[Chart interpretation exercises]

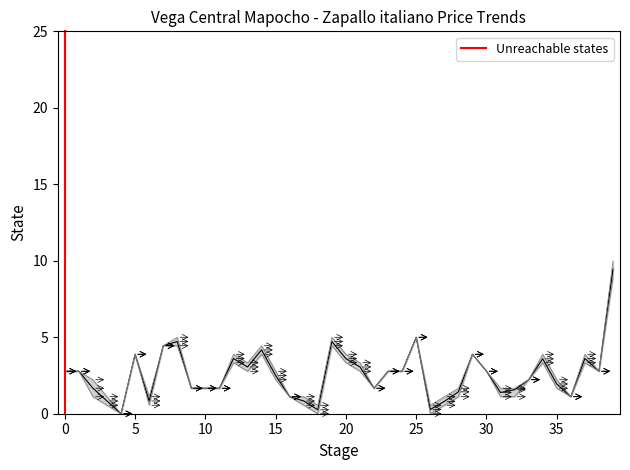

Reading left to right, transcribe all the data shown in this chart.

Precio promedio ponderado: 2.8	2.8	1.7	0.8	0.0	3.9	0.8	4.4	4.7	1.7	1.7	1.7	3.6	3.1	4.2	2.5	1.1	0.8	0.3	4.7	3.6	3.1	1.7	2.8	2.8	5.0	0.3	0.8	1.4	3.9	2.8	1.4	1.6	2.2	3.6	1.9	1.1	3.6	2.8	9.4
Precio minimo: 2.8	2.8	1.1	0.6	0.0	3.9	0.6	4.4	4.4	1.7	1.7	1.7	3.3	2.8	3.9	2.2	1.1	0.6	0.0	4.4	3.3	2.8	1.7	2.8	2.8	5.0	0.0	0.6	1.1	3.9	2.8	1.1	1.1	2.2	3.3	1.7	1.1	3.3	2.8	8.9
Precio maximo: 2.8	2.8	2.2	1.1	0.0	3.9	1.1	4.4	5.0	1.7	1.7	1.7	3.9	3.3	4.4	2.8	1.1	1.1	0.6	5.0	3.9	3.3	1.7	2.8	2.8	5.0	0.6	1.1	1.7	3.9	2.8	1.7	1.7	2.2	3.9	2.2	1.1	3.9	2.8	10.0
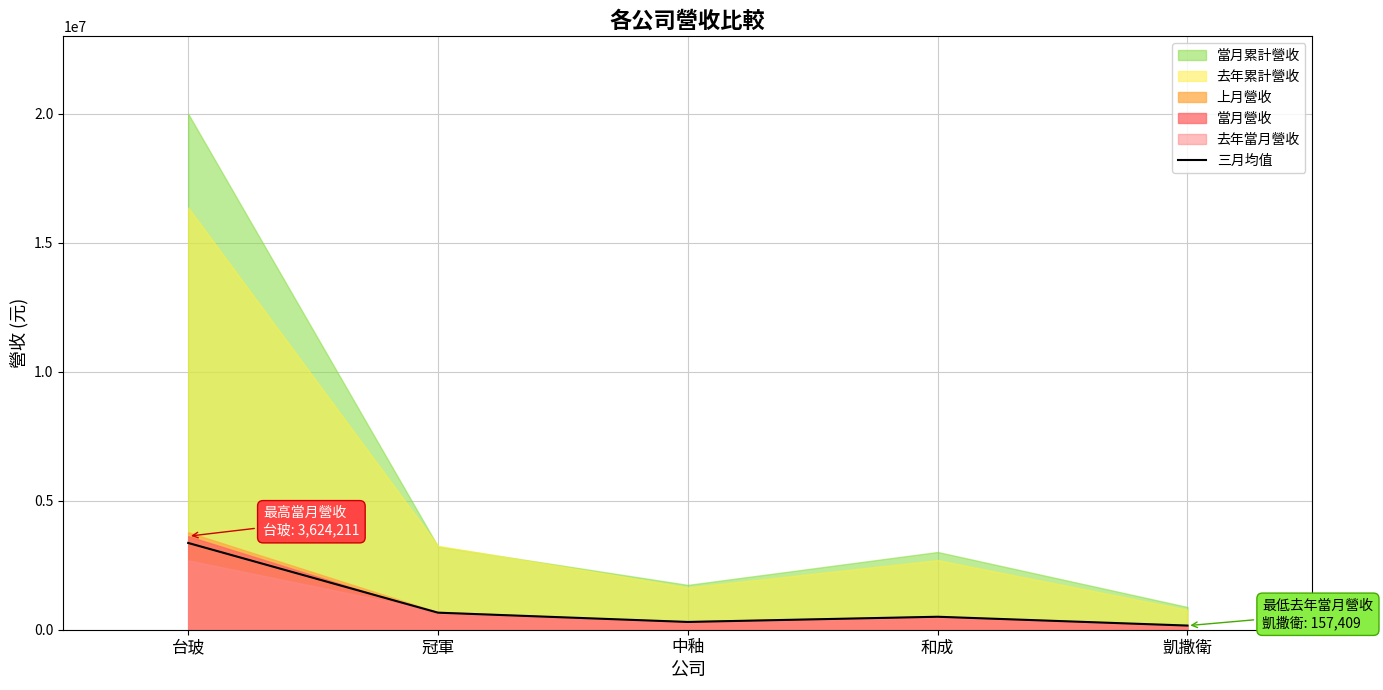

The value of 三月均值 at 台玻 is 3363120.0. True or false?

True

> [What the task requires]: List every line of the items above that contains the string "True", copying each line in full. Treat uppercase and lowercase letters as different.

> [Finished exercise]:
The value of 三月均值 at 台玻 is 3363120.0. True or false?
True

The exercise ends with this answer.